Action item » Could you set down all of the data again, exactly as it stands?
---- Dataset content
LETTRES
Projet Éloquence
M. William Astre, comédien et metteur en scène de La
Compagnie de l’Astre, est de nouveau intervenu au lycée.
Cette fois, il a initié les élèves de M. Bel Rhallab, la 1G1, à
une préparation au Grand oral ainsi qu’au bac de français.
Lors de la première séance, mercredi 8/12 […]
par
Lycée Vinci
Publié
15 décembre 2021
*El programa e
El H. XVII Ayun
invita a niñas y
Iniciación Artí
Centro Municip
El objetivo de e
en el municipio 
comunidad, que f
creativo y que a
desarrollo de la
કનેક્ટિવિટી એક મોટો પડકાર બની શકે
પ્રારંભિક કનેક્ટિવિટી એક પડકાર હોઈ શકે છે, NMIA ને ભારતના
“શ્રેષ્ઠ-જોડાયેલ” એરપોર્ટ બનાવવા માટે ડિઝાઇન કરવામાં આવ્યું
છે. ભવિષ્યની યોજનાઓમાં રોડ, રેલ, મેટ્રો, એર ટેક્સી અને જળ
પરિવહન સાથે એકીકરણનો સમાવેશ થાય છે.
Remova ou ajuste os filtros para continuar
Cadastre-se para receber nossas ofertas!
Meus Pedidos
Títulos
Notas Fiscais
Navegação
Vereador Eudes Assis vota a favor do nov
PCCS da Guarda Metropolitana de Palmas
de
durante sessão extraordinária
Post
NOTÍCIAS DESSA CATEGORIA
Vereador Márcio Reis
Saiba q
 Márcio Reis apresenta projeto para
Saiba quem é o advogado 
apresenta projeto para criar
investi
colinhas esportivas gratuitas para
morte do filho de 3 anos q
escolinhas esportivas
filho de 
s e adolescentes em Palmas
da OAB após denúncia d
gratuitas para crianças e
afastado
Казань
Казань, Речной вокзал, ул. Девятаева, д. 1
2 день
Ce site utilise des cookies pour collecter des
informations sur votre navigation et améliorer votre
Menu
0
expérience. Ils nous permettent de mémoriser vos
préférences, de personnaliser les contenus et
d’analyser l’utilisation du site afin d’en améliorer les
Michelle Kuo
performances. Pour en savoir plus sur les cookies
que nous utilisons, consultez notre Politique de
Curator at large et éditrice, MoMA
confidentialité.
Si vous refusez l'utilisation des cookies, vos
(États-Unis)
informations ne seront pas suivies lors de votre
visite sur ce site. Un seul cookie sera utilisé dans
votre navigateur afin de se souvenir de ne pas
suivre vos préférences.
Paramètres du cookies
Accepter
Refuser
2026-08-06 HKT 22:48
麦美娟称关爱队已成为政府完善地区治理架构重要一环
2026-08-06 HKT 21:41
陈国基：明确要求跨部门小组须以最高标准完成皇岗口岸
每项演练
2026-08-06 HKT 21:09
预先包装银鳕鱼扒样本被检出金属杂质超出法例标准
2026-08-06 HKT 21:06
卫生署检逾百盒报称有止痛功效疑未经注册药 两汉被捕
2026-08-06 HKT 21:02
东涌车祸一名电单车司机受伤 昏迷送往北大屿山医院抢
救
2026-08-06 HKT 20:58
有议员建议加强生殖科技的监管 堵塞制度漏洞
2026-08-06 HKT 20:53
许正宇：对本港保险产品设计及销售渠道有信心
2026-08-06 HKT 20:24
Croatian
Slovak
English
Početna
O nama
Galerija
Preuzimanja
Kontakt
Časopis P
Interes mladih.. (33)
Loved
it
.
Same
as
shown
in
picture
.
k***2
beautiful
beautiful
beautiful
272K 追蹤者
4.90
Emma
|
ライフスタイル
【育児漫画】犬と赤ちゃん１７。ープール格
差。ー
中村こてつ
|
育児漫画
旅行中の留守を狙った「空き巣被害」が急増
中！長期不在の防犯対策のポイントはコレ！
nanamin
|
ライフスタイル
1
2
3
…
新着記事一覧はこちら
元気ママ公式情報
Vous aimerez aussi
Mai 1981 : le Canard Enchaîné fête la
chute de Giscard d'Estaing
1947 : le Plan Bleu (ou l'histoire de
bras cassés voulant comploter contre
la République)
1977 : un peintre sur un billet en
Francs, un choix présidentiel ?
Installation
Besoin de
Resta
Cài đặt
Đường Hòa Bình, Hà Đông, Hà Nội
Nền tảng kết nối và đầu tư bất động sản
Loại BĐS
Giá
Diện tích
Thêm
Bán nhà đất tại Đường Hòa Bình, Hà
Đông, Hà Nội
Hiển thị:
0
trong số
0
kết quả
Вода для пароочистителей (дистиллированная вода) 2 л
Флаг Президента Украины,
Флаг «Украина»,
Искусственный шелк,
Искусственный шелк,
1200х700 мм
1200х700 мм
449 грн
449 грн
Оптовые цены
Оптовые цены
--------
Answer below »
LETTRES
Projet Éloquence
M. William Astre, comédien et metteur en scène de La
Compagnie de l’Astre, est de nouveau intervenu au lycée.
Cette fois, il a initié les élèves de M. Bel Rhallab, la 1G1, à
une préparation au Grand oral ainsi qu’au bac de français.
Lors de la première séance, mercredi 8/12 […]
par
Lycée Vinci
Publié
15 décembre 2021
*El programa e
El H. XVII Ayun
invita a niñas y
Iniciación Artí
Centro Municip
El objetivo de e
en el municipio 
comunidad, que f
creativo y que a
desarrollo de la
કનેક્ટિવિટી એક મોટો પડકાર બની શકે
પ્રારંભિક કનેક્ટિવિટી એક પડકાર હોઈ શકે છે, NMIA ને ભારતના
“શ્રેષ્ઠ-જોડાયેલ” એરપોર્ટ બનાવવા માટે ડિઝાઇન કરવામાં આવ્યું
છે. ભવિષ્યની યોજનાઓમાં રોડ, રેલ, મેટ્રો, એર ટેક્સી અને જળ
પરિવહન સાથે એકીકરણનો સમાવેશ થાય છે.
Remova ou ajuste os filtros para continuar
Cadastre-se para receber nossas ofertas!
Meus Pedidos
Títulos
Notas Fiscais
Navegação
Vereador Eudes Assis vota a favor do nov
PCCS da Guarda Metropolitana de Palmas
de
durante sessão extraordinária
Post
NOTÍCIAS DESSA CATEGORIA
Vereador Márcio Reis
Saiba q
 Márcio Reis apresenta projeto para
Saiba quem é o advogado 
apresenta projeto para criar
investi
colinhas esportivas gratuitas para
morte do filho de 3 anos q
escolinhas esportivas
filho de 
s e adolescentes em Palmas
da OAB após denúncia d
gratuitas para crianças e
afastado
Казань
Казань, Речной вокзал, ул. Девятаева, д. 1
2 день
Ce site utilise des cookies pour collecter des
informations sur votre navigation et améliorer votre
Menu
0
expérience. Ils nous permettent de mémoriser vos
préférences, de personnaliser les contenus et
d’analyser l’utilisation du site afin d’en améliorer les
Michelle Kuo
performances. Pour en savoir plus sur les cookies
que nous utilisons, consultez notre Politique de
Curator at large et éditrice, MoMA
confidentialité.
Si vous refusez l'utilisation des cookies, vos
(États-Unis)
informations ne seront pas suivies lors de votre
visite sur ce site. Un seul cookie sera utilisé dans
votre navigateur afin de se souvenir de ne pas
suivre vos préférences.
Paramètres du cookies
Accepter
Refuser
2026-08-06 HKT 22:48
麦美娟称关爱队已成为政府完善地区治理架构重要一环
2026-08-06 HKT 21:41
陈国基：明确要求跨部门小组须以最高标准完成皇岗口岸
每项演练
2026-08-06 HKT 21:09
预先包装银鳕鱼扒样本被检出金属杂质超出法例标准
2026-08-06 HKT 21:06
卫生署检逾百盒报称有止痛功效疑未经注册药 两汉被捕
2026-08-06 HKT 21:02
东涌车祸一名电单车司机受伤 昏迷送往北大屿山医院抢
救
2026-08-06 HKT 20:58
有议员建议加强生殖科技的监管 堵塞制度漏洞
2026-08-06 HKT 20:53
许正宇：对本港保险产品设计及销售渠道有信心
2026-08-06 HKT 20:24
Croatian
Slovak
English
Početna
O nama
Galerija
Preuzimanja
Kontakt
Časopis P
Interes mladih.. (33)
Loved
it
.
Same
as
shown
in
picture
.
k***2
beautiful
beautiful
beautiful
272K 追蹤者
4.90
Emma
|
ライフスタイル
【育児漫画】犬と赤ちゃん１７。ープール格
差。ー
中村こてつ
|
育児漫画
旅行中の留守を狙った「空き巣被害」が急増
中！長期不在の防犯対策のポイントはコレ！
nanamin
|
ライフスタイル
1
2
3
…
新着記事一覧はこちら
元気ママ公式情報
Vous aimerez aussi
Mai 1981 : le Canard Enchaîné fête la
chute de Giscard d'Estaing
1947 : le Plan Bleu (ou l'histoire de
bras cassés voulant comploter contre
la République)
1977 : un peintre sur un billet en
Francs, un choix présidentiel ?
Installation
Besoin de
Resta
Cài đặt
Đường Hòa Bình, Hà Đông, Hà Nội
Nền tảng kết nối và đầu tư bất động sản
Loại BĐS
Giá
Diện tích
Thêm
Bán nhà đất tại Đường Hòa Bình, Hà
Đông, Hà Nội
Hiển thị:
0
trong số
0
kết quả
Вода для пароочистителей (дистиллированная вода) 2 л
Флаг Президента Украины,
Флаг «Украина»,
Искусственный шелк,
Искусственный шелк,
1200х700 мм
1200х700 мм
449 грн
449 грн
Оптовые цены
Оптовые цены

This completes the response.